Don Henley : "c'est une relique de l'époque MySpace dans un monde TikTok"

Don Henley :  "c'est une relique de l'époque MySpace dans un monde TikTok."
Don Henley : "c'est une relique de l'époque MySpace dans un monde TikTok." - © Ethan Miller - AFP

Don Henley des Eagles s'est exprimé auprès du Congrès ce mardi, l'exhortant à renforcer urgemment les règles anti-piratage en ligne.

L'audience était organisée pour réfléchir aux changements possibles concernant la Loi sur les droits d’auteur numériques de 1998, et Don Henley a évoqué spécifiquement la nécessité de mettre à jour ce système d’" avis et retrait " de la DMCA. 

Ce processus permet aux titulaires de droits d’auteur d’envoyer un avis de retrait aux sites Web ou aux services lorsqu'ils utilisent leur contenu sans permission. La partie fautive peut alors soit se conformer sans conséquences, soit risquer une action en justice.

Mais pour Don Henley, ce système n'est plus viable : "c'est une relique de l'époque MySpace dans un monde TikTok." Il a fait valoir dans ses observations que le déluge actuel de contenu téléchargé sur Internet chaque jour rend pratiquement impossible la lutte des artistes contre la violation du droit d’auteur, et que pour " chaque lien ou fichier contrefait retiré, une douzaine d’autres apparaissent à sa place ".

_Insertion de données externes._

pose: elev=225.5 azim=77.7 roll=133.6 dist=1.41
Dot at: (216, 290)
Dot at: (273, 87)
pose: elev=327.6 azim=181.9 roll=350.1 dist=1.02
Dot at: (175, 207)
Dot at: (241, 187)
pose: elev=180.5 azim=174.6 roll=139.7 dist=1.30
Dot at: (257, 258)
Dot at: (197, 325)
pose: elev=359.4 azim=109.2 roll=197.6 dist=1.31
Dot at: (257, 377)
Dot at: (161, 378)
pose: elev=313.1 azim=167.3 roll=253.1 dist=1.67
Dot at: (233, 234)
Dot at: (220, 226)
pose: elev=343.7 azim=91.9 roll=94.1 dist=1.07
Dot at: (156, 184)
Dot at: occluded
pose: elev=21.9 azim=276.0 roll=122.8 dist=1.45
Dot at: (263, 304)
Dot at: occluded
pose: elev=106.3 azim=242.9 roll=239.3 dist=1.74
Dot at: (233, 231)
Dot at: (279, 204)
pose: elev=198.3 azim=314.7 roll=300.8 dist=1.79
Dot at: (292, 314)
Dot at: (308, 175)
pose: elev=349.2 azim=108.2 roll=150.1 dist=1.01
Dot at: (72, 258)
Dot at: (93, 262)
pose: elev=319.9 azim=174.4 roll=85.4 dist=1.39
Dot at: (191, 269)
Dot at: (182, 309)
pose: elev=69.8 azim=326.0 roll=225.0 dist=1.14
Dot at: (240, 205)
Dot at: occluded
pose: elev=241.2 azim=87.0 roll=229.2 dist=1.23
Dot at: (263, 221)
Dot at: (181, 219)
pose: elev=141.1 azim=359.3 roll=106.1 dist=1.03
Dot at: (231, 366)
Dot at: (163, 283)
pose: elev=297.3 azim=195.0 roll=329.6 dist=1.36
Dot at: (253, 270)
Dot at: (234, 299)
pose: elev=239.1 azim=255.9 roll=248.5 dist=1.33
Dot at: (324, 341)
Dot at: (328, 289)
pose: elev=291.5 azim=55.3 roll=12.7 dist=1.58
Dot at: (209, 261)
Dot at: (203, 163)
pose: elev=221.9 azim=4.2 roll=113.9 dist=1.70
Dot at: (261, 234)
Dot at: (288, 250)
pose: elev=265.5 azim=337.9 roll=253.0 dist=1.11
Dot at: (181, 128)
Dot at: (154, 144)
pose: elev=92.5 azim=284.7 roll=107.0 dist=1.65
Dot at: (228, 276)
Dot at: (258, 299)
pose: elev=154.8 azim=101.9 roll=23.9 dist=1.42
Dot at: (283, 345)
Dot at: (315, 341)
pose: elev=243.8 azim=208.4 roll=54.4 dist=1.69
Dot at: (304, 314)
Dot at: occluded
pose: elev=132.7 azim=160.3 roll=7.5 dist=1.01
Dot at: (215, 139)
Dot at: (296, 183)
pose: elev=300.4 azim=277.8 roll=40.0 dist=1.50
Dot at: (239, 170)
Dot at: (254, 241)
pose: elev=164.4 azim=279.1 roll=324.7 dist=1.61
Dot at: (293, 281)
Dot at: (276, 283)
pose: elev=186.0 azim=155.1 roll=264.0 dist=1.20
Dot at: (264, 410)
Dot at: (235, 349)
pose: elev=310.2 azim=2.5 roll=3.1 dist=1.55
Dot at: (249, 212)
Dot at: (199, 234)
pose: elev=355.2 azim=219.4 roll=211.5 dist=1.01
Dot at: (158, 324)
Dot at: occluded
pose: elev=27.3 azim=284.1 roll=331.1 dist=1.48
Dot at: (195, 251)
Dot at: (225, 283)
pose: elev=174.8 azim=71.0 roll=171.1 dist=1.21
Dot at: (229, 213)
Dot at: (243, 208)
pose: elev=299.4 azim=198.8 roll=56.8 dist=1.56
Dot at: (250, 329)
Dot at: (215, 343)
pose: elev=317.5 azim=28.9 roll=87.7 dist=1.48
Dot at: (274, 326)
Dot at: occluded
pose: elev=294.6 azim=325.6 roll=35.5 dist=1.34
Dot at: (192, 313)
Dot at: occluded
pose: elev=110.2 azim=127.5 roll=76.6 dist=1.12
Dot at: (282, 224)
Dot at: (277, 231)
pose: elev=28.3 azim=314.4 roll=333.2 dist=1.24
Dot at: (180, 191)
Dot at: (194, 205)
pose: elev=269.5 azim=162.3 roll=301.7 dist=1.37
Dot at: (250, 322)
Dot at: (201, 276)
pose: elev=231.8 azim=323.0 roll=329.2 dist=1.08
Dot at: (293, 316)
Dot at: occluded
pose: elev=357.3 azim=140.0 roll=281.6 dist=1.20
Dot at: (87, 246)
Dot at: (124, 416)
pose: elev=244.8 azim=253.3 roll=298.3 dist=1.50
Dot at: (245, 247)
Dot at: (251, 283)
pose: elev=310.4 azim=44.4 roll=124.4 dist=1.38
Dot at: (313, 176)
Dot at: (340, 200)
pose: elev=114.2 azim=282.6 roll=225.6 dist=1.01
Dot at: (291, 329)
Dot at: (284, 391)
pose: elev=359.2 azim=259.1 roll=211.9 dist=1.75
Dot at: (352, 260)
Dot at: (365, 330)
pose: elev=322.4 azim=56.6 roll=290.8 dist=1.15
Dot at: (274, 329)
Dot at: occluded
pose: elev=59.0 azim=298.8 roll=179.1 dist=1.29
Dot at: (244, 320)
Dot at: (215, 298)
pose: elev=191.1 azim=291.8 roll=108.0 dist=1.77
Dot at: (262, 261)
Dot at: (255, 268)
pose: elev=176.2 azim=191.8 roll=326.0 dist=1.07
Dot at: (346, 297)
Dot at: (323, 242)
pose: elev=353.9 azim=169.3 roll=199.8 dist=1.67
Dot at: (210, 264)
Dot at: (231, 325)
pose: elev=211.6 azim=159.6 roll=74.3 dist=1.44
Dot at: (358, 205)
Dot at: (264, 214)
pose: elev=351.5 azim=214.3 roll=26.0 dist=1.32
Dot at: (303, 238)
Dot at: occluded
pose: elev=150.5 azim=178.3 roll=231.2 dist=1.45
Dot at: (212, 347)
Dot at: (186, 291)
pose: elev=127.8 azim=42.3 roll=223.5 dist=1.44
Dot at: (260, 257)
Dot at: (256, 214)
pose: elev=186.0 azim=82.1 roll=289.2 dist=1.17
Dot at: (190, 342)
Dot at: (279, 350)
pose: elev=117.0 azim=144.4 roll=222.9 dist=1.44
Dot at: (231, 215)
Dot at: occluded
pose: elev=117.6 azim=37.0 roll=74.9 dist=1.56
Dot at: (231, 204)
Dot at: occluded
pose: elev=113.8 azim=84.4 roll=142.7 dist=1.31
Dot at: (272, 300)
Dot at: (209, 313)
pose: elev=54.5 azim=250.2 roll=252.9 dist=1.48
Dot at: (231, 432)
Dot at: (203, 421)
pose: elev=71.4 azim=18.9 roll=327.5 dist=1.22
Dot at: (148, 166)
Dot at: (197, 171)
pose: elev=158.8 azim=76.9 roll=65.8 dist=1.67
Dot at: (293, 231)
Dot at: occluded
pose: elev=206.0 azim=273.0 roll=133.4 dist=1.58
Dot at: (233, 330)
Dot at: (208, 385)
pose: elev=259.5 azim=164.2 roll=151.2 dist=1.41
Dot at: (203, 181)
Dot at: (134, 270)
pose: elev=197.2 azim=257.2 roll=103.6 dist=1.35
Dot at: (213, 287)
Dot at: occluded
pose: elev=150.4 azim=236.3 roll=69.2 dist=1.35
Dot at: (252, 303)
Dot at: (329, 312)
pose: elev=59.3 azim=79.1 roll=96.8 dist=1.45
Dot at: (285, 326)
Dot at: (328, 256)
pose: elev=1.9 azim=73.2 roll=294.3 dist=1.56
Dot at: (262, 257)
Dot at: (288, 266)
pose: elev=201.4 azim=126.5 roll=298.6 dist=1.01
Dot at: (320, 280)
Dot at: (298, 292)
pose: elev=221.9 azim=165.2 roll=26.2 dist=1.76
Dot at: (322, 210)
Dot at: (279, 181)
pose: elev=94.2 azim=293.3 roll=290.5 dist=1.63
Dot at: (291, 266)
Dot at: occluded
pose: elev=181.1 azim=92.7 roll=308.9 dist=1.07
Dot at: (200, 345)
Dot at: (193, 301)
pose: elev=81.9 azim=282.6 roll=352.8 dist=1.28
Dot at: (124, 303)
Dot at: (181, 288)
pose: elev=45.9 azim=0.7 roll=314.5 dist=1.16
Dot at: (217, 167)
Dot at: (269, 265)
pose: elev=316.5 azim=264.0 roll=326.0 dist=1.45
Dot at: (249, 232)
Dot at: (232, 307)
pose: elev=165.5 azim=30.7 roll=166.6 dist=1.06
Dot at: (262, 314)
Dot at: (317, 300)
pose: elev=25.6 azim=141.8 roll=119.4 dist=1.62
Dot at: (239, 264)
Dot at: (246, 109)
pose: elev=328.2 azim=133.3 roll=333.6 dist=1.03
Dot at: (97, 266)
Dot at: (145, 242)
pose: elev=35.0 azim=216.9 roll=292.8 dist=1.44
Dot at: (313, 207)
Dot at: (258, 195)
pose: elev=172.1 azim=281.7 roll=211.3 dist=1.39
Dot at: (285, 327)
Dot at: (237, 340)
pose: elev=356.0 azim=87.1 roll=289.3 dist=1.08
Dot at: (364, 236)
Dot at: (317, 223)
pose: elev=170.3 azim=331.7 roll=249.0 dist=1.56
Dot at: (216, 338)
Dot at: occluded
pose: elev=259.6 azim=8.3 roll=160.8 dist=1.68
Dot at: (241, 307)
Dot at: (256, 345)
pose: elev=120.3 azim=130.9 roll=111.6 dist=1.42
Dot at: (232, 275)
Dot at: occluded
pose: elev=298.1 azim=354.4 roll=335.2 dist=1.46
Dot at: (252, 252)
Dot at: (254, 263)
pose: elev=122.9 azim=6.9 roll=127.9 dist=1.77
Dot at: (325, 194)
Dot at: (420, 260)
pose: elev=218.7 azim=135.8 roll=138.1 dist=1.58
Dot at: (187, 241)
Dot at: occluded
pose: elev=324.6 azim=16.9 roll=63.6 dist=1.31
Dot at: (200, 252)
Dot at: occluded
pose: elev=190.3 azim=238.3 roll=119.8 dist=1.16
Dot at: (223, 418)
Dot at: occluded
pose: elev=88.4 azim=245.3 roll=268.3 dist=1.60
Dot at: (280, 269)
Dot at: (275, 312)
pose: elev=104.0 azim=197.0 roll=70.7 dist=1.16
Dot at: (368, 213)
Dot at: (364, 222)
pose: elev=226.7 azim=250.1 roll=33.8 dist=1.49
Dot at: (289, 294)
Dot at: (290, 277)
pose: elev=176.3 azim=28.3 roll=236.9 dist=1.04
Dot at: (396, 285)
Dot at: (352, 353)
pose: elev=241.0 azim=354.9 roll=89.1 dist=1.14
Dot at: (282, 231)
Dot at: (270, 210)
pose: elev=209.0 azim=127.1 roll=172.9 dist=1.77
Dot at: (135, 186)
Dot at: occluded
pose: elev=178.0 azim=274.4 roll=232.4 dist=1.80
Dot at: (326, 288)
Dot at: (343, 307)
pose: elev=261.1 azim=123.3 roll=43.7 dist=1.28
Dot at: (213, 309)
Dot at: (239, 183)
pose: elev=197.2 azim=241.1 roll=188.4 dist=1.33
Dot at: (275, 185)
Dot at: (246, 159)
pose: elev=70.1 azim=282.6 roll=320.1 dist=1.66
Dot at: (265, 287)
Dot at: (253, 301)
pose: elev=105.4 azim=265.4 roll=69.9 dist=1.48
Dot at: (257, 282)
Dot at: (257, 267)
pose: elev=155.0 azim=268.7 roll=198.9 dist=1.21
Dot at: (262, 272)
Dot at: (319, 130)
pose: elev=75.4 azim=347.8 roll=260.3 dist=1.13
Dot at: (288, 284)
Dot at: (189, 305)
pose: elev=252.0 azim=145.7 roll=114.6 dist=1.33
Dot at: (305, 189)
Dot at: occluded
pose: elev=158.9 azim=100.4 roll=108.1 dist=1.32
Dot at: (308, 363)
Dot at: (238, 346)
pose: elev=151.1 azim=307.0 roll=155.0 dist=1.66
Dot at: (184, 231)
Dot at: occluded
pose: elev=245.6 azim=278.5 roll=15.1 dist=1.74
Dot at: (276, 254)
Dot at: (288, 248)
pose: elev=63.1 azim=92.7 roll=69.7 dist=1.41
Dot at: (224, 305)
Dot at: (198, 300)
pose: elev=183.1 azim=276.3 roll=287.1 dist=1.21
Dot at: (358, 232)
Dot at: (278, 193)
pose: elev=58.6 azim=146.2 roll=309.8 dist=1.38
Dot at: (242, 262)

Il a aussi ajouté: "Vu les procédures désuètes dictées par le DMCA, les services Internet, avec une surveillance et un contrôle clairs du contenu affiché sur leurs sites Web, continuent de monétiser et de percevoir des recettes publicitaires sur les vidéos contenant de la musique, même après qu'elle a été signalée par le créateur de musique comme une violation. En quoi est-ce équitable? " 

Au cours de l’audience, un groupe bipartite de sénateurs a semblé convenir que les lois sur le droit d’auteur devaient être mises à jour. " La piraterie est devenue plus facile, plus rapide et beaucoup plus courante ", a déclaré le président Thom Tillis, républicain de la Caroline du Nord. " Le système actuel ne fonctionne plus et c'est même un échec lamentable. "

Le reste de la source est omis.